* SELECTED PASSAGE
------------------------------------------------------------
From Whence Redundancy? Exchange 2010 Storage Essays, part 1

Updated 4/13 with improved reseed time data provided by item #4 in the Top 10 Exchange Storage Myths blog post from the Exchange team.

Over the next couple of months, I’d like to slowly sketch out some of the thoughts and impressions that I’ve been gathering about Exchange 2010 storage over the last year or so and combine them with the specific insights that I’m gaining at my new job. In this inaugural post, I want to tackle what I have come to view as the fundamental question that will drive the heart of your Exchange 2010 storage strategy: will you use a RAID configuration or will you use a JBOD configuration?

In the interests of full disclosure, the company I work for now is a strong NetApp reseller, so of course my work environment is conducive to designing Exchange in ways that make it easy to sell the strengths of NetApp kit. However, part of the reason I picked this job is precisely because I agree with how they address Exchange storage and how I think the Exchange storage paradigm is going to shake out in the next 3-5 years as more people start deploying Exchange 2010.

In Exchange 2010, Microsoft re-designed the Exchange storage system to target what we can now consider to be the lowest common denominator of server storage: a directly attached storage (DAS) array of 7200 RPM SATA disks in a Just a Box of Disks (JBOD) configuration. This DAS/JBOD/SATA (what I will now call DJS) configuration has been an unworkable configuration for Exchange for almost its entire lifetime:

  • The DAS piece certainly worked for the initial versions of Exchange; that’s what almost all storage was back then. Big centralized SANs weren’t part of the commodity IT server world, reserved instead for the mainframe world. Server administrators managed server storage. The question was what kind of bus you used to attach the array to the server. However, as Exchange moved to clustering, it required some sort of shared storage. While a shared SCSI bus was possible, it not only felt like a hack, but also didn’t scale well beyond two nodes.
  • SATA, of course, wasn’t around back in 1996; you had either IDE or SCSI. SCSI was the serious server administrator’s choice, providing better I/O performance for server applications, as well as faster bus speeds. SATA, and its big brother SAS, both are derived from the lessons that years of SCSI deployments have provided. Even for Exchange 2007, though, SATA’s poor random I/O performance made it unsuitable for Exchange storage. You had to use either SAS or FC drives.
  • RAID has been a requirement for Exchange deployments, historically, for two reasons: to combine enough drive spindles together for acceptable I/O performance (back when disks were smaller than mailbox databases), and to ensure basic data redundancy. Redundancy was especially important once Exchange began supporting shared storage clustering and required both aggregate I/O performance only achievable with expensive disks and interfaces as well as the reduced chance of a storage failure being a single point of failure.

If you look at the marketing material for Exchange 2010, you would certainly be forgiven for thinking that DJS is the only smart way to deploy Exchange 2010, with SAN, RAID, and non-SATA systems supported only for those companies caught in the mire of legacy deployments. However, this isn’t at all true. There are a growing number of Exchange experts (and not just those of us who either work for storage vendors or resell their products) who think that while DJS is certainly an interesting option, it’s not one that’s a good match for every customer.

In order to understand why DJS is truly possible in Exchange 2010, and more importantly begin to understand where DJS configurations are a good fit and what underlying conditions and assumptions you need to meet in order to get the most value from DJS, we need to separate these three dimensions and discuss them separately.
------------------------------------------------------------
* RECORDS PROVIDED

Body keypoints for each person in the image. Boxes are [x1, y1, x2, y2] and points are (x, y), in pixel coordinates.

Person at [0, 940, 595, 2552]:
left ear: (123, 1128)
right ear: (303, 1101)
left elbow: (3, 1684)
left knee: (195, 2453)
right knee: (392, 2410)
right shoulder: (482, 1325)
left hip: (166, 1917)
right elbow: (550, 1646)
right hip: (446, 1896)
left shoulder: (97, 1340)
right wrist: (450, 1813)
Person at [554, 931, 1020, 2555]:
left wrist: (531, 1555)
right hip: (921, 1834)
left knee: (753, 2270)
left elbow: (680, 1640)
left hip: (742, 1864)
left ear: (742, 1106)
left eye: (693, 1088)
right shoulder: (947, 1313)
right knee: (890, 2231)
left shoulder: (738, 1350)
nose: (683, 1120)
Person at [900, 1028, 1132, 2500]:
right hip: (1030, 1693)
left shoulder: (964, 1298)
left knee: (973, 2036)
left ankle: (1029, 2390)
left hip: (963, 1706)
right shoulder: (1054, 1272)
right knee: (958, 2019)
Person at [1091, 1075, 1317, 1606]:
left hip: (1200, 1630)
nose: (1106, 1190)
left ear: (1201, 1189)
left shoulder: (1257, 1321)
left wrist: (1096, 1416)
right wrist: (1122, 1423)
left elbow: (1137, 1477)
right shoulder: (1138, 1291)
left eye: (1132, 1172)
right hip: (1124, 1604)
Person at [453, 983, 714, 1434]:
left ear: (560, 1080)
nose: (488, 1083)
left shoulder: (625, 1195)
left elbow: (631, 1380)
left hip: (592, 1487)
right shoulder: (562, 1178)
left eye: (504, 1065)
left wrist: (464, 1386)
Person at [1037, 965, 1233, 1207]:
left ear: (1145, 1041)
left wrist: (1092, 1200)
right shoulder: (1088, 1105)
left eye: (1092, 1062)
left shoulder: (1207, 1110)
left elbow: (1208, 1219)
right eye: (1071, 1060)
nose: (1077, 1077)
------------------------------------------------------------
* DESCRIPTION OF THE TASK
Write the next portion of the Exchange 2010 storage essay, starting right after its closing sentence.

* ANSWER FOR THE TASK
JBOD vs RAID

While I will go into more detail on all three dimensions at later date, I want to focus on the JBOD vs.. RAID question now. If you need some summaries, then check out fellow Exchange MVP (and NetApp consultant) John Fullbright’s post on the economics of DAS vs. SAN as well as Microsoft’s Matt Gossage and his TechEd 2009 session on Exchange 2010 storage. Although there are good arguments for diving into drive technology or storage connection debates, I’ve come to believe that the central philosophy question you must answer in your Exchange 2010 design is at what level you will keep your data redundant. Until Exchange 2007, you had only one option: keeping your data redundant at the disk controller level. Using RAID technologies, you had two copies of your data[1]. Because you had a second copy of the data, shared storage clustering solutions could be used to provide availability for the mailbox service.

With Exchange 2007’s continuous replication features, you could add in data redundancy at the application level and avoid the dependency of shared storage; CCR creates two copies, and SCR can be used to create one or more additional copies off-site. However, given the realities of Exchange storage, for all but the smallest deployments, you had to use RAID to provide the required number of disk spindles for performance. With CCR, this really meant you were creating four copies; with SCR, you were creating an additional two copies for each target replica you created.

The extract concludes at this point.